I'm doing the calculation of the critical path for the DAG of the image, according to this algorithm for another post.My teacher requires that aarray be implemented, I simplify the homework statement, a simple graph implemented through arrays.

This es my code in which I have 3 arrays v, u and d, representing the origin node of the edges, the end node of the edges and the distance between each pair of vertices, as shown in the picture above. in the graph of the image, the duration of the project is equal to 25 corresponding to the sum of distances from the critical path.

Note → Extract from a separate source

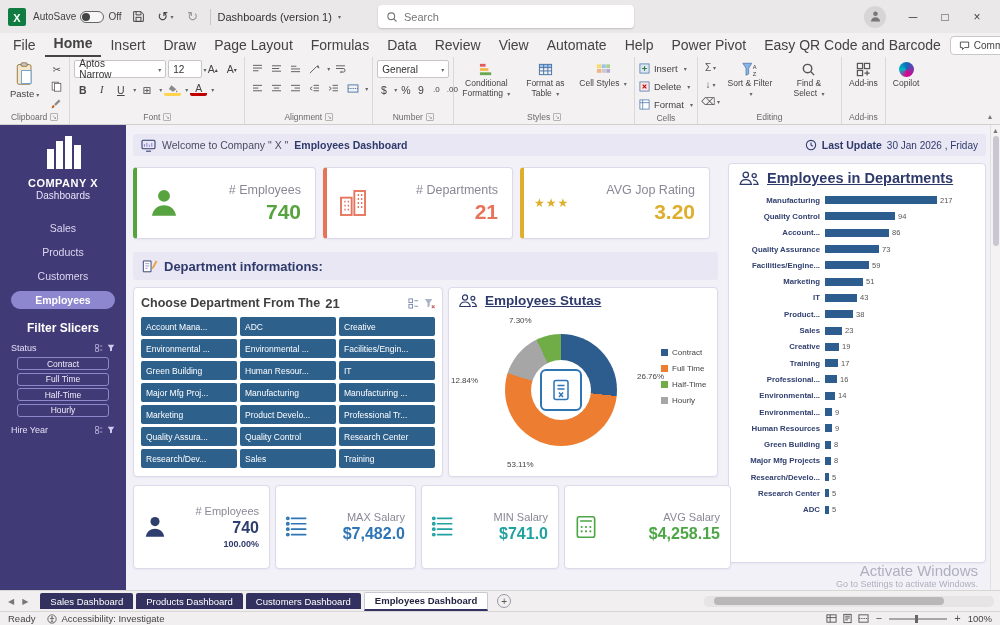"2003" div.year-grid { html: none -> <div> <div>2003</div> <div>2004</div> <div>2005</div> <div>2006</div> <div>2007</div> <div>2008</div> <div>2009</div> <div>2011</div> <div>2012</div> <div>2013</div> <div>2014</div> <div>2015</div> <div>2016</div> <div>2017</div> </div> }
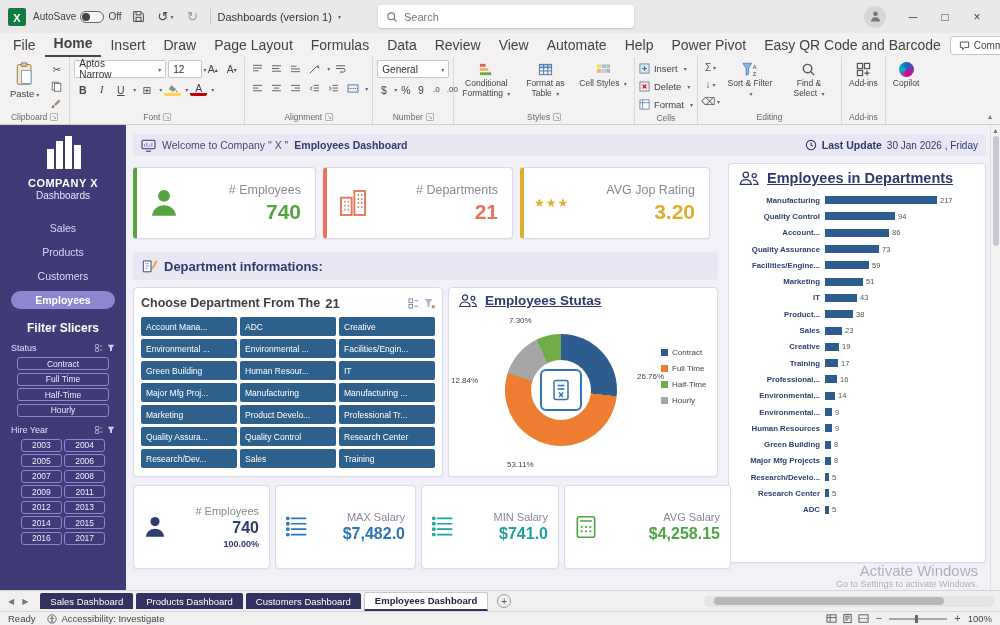"AVG Salary" div.kpi-bot { width: 167px -> 144px }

My code fails to make good the calculation of distances according to the pseudocode of this link

#include <stdio.h>
#include <stdlib.h>
#include <string.h>
#include <queue>
#include <iostream>
#include <algorithm>

using namespace std;

int main (){


    int numberVertex=6; //number  of vertex
    int numberActivities=9;//number of edges
    int i, j;

    /*vertices are of the form (v, u) */
    //indegree of each vertex (that is, count the number of edges entering them) 
    int indegree [6]={0,0,0,0,0,0};

    int v[9]={0,0,1,1,2,4,3,3,3};//array v represent the starting vertex of de edge 
    int u[9]={1,2,2,3,4,5,4,5,5};//array u represent the coming vertex of de edge 
    int d[9]={5,6,3,8,2,12,0,1,4};//array d represent the time of de activity (v,u)
    int project_duration=0;//project duration


    /*# Compute the indegree for each vertex v from the graph:
    for each neighbor u of v: indegree[u] += 1*/
    for (j=0; j<numberActivities; j++){
        indegree[u[j]]++;
    }

    for (j=0;j<numberVertex; j++)
        printf ("indegree %d= %d\n",j,indegree[j] );

    queue<int> Q; //queue Q = empty queue
    int distance [numberVertex];
    memset(distance, 0, sizeof(int) * numberVertex);//distance = array filled with zeroes

    //for each vertex v:
    //if indegree[v] = 0:
    //insert v on Q
    for (j=0; j<numberVertex; j++)
    {
        if (indegree[j]==0)
            Q.push(v[j]);
    }

    int first;

    //printf ("first in the queue=%d\n", Q.front());

    /*for each neighbor u of v:
    d istance[u] = max(distance[u], distance[v] + time(v, u))
    indegree[u] -= 1
    if indegree[u] = 0:
    insert u on Q
    */
    while (!Q.empty()){ //while Q is not empty:
        first= Q.front ();  //v = get front element from Q
        Q.pop(); //delete de first from queue
        distance[u[first]]=std::max(distance[u[first]],
            distance[v[first]]+ d[first]);
        indegree[u[first]]-=1;

        if (indegree[u[first]]==0){

            Q.push(u[first]);
        }
    }



    for (j=0; j<numberVertex; j++)
    {
        printf ("dist [%d]= %d\n", j, distance[j]);
    }
    /*Now, select the vertex x with the largest distance. 
    This is the minimum total project_duration.*/
    printf ("Total Project Duration %d\n", project_duration);


    return (0);

}

What am I doing wrong or how it could solve the c开发者_StackOverflow中文版ode to tell me what is the duration of the project (corresponds to the sum of distances from the critical path)?. only able to calculate the distance to the first 3 vertex.

Your queue contains vertices. Your arrays u, v, d, are indexed by edge numbers. So you cannot write

first = Q.front();
... u[first] ...

since first is a vertex.

More generally, your code will be a lot easier to read (and the bug will be more obvious) if you use meaningful variable names. first is not very explicit (first what?), and u, v, d are also quite cryptic.

writing something like

cur_vertex = todo.front()
distance[dest[cur_vertex]] = std::max(distance[dest[cur_vertex]], 
    distance[source[cur_vertex]]+ weight[cur_vertex]);

will immediately raise a question: the source of a vertex, what is that? (Here we are using variable names as a substitute for proper type checking. An ADA programmer would have declared two different integer types to avoid the confusion between vertices and edge numbers.)

Another question: where did the loop over the successors of first go? It's in the pseudo-code, but not in your source.